THE SURRENDER OF GRANADA
The moral influence of the Moorish war, its influence on the Spanish character, was highly important. The inhabitants of the great divisions of the country, as in most countries during the feudal ages, had been brought too frequently into collision with each other to allow the existence of a pervading national feeling. The war of Granada subjected all the various sections of the country to one common action, under the influence of common motives of the most exciting interest; while it brought them in conflict with a race the extreme repugnance of whose institutions and character to their own served greatly to nourish the nationality of sentiment. In this way the spark of patriotism was kindled throughout the whole nation, and the most distant provinces of the peninsula were knit together by a bond of union which has remained indissoluble.

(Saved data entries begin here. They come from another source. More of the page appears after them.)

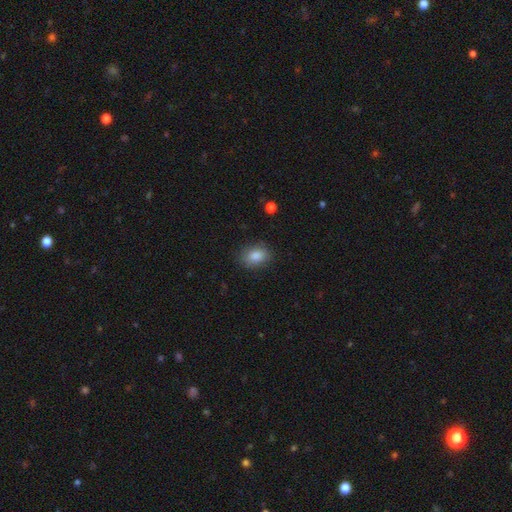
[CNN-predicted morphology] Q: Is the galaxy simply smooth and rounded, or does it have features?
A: smooth — 85%.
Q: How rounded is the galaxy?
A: in between — 75%.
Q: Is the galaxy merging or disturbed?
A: none — 85%.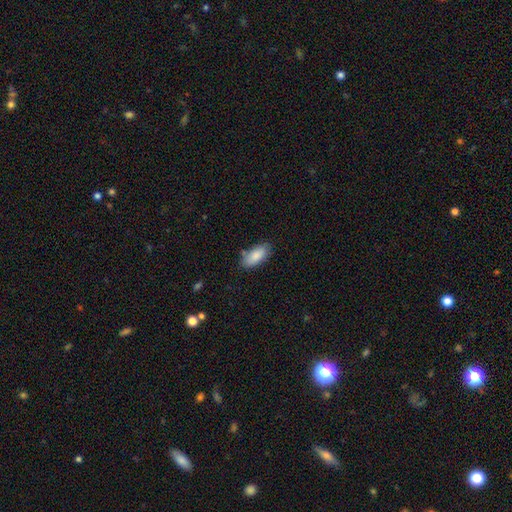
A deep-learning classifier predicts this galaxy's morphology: Q: Smooth or featured?
A: smooth (86%); runner-up: featured or disk (8%)
Q: How rounded?
A: in between (87%); runner-up: cigar-shaped (11%)
Q: Merging?
A: none (77%); runner-up: minor disturbance (17%)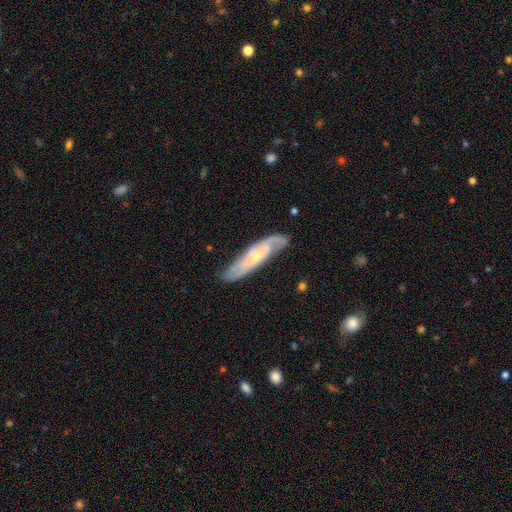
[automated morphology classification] This is likely a featured or disk galaxy (72%). It is likely not viewed edge-on (69%). Merging: likely none (74%).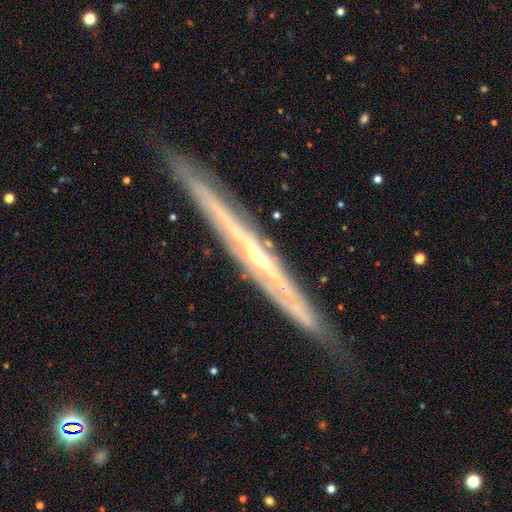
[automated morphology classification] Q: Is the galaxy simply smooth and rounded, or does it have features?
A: featured or disk — 82%.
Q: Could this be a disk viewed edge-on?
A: yes — 94%.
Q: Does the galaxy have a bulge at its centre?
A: none — 52%.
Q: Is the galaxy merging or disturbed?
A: none — 85%.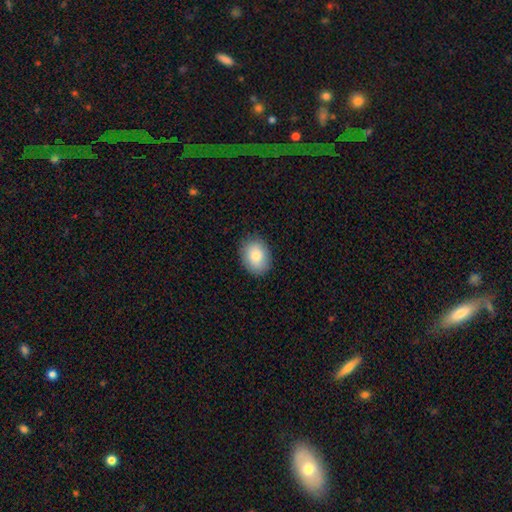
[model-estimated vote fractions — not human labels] Smooth or featured: smooth — 84% (featured or disk — 9%)
How rounded: in between — 65% (round — 34%)
Merging: none — 86% (minor disturbance — 10%)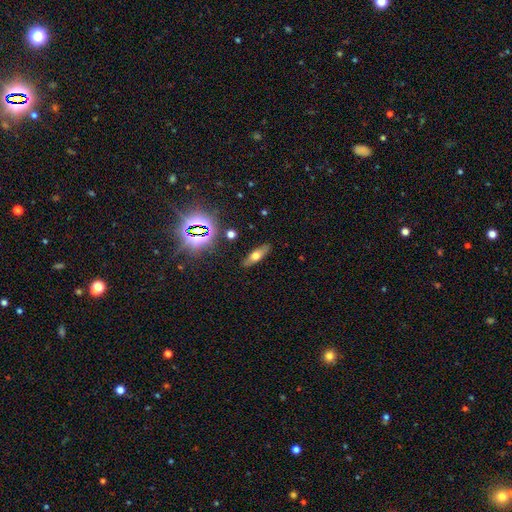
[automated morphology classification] smooth 54%, featured or disk 31%, star or artifact 15%. Down the decision tree: how rounded — in between (52%); merging — none (87%).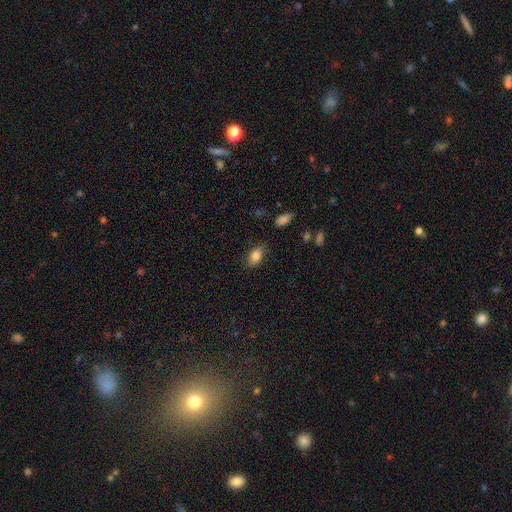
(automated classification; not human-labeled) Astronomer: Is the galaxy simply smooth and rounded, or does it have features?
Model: smooth — 85%.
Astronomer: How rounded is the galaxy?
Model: in between — 87%.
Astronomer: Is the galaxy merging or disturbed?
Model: none — 80%.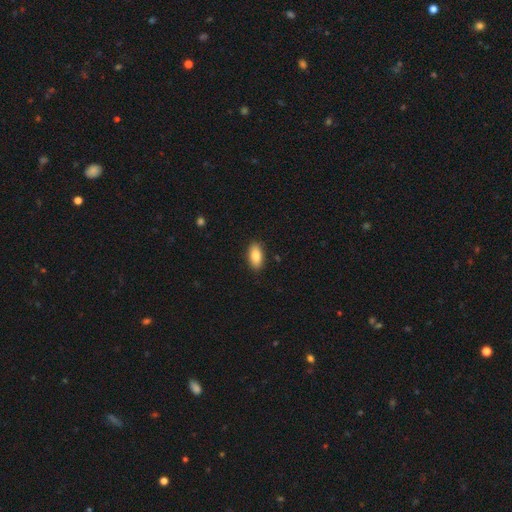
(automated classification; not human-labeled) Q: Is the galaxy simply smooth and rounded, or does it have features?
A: smooth — 85%.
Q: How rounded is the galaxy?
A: in between — 90%.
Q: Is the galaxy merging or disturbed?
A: none — 89%.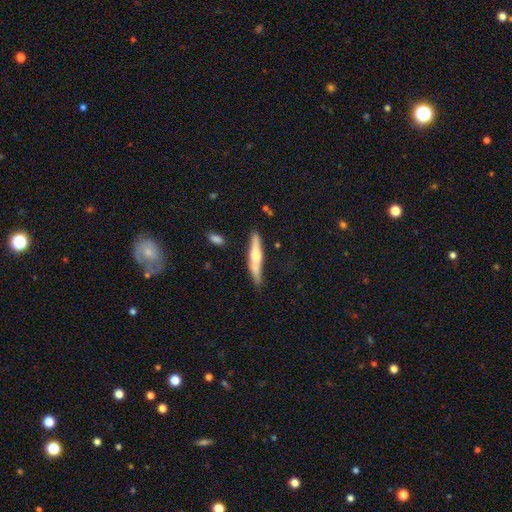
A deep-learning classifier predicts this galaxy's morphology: The model was most divided on "smooth or featured": featured or disk: 48%, smooth: 46%, star or artifact: 6%. More confident: merging — none (76%).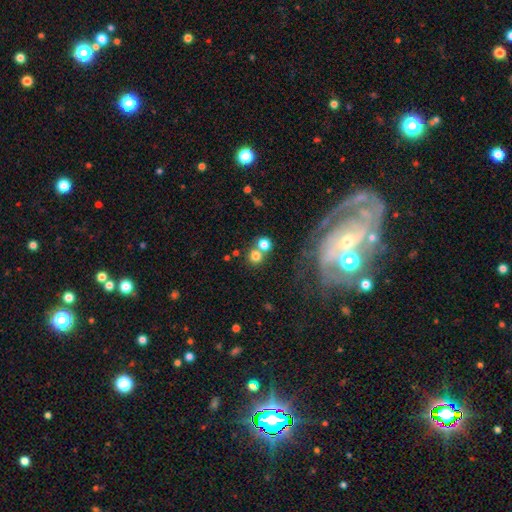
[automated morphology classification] smooth_or_featured: smooth (p=0.73) [alt: star or artifact p=0.16]
how_rounded: round (p=0.87) [alt: in between p=0.12]
merging: none (p=0.56) [alt: merger p=0.32]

The consequences of these wars in a military aspect are also worthy of notice. Up to this period, war had been carried on by irregular levies, extremely limited in numerical amount and in period of service, under little subordination, except to their own immediate chiefs, and wholly unprovided with the apparatus required for extended operations. The Spaniards were even lower than most of the European nations in military science, as is apparent from the infinite pains of Isabella to avail herself of all foreign resources for their improvement. In the war of Granada, masses of men were brought together far greater than had hitherto been known in modern warfare. They were kept in the field not only through long campaigns, but far into the winter; a thing altogether unprecedented. They were made to act in concert, and the numerous petty chiefs brought into complete subjection to one common head, whose personal character enforced the authority of station. Lastly, they were supplied with all the requisite munitions through the providence of Isabella, who introduced into the service the most skilful engineers from other countries, and kept in pay bodies of mercenaries—as the Swiss, for example, reputed the best disciplined troops of that day. In this admirable school the Spanish soldier was gradually trained to patient endurance, fortitude, and thorough subordination; and those celebrated captains were formed, with that invincible infantry, which in the beginning of the sixteenth century spread the military fame of their country over all Christendom.
But, with all our sympathy for the conquerors, it is impossible without a deep feeling of regret to contemplate the decay and final extinction of a race who had made such high advances in civilisation as the Spanish Arabs; to see them driven from the stately palaces reared by their own hands, wandering as exiles over the lands which still blossomed with the fruits of their industry, and wasting away under persecution, until their very name as a nation was blotted out from the map of history.
SPANISH EXPLORERS, AND CHRISTOPHER COLUMBUS
[1492 A.D.]
While Ferdinand and Isabella were at Santa Fé, the capitulation was signed that opened the way to an extent of empire compared with which their recent conquests, and indeed all their present dominions, were insignificant. The extraordinary intellectual activity of the Europeans in the fifteenth century, after the torpor of ages, carried them forward to high advancement in almost every department of science, but especially nautical, whose surprising results have acquired for the age the glory of being designated as peculiarly that of maritime discovery.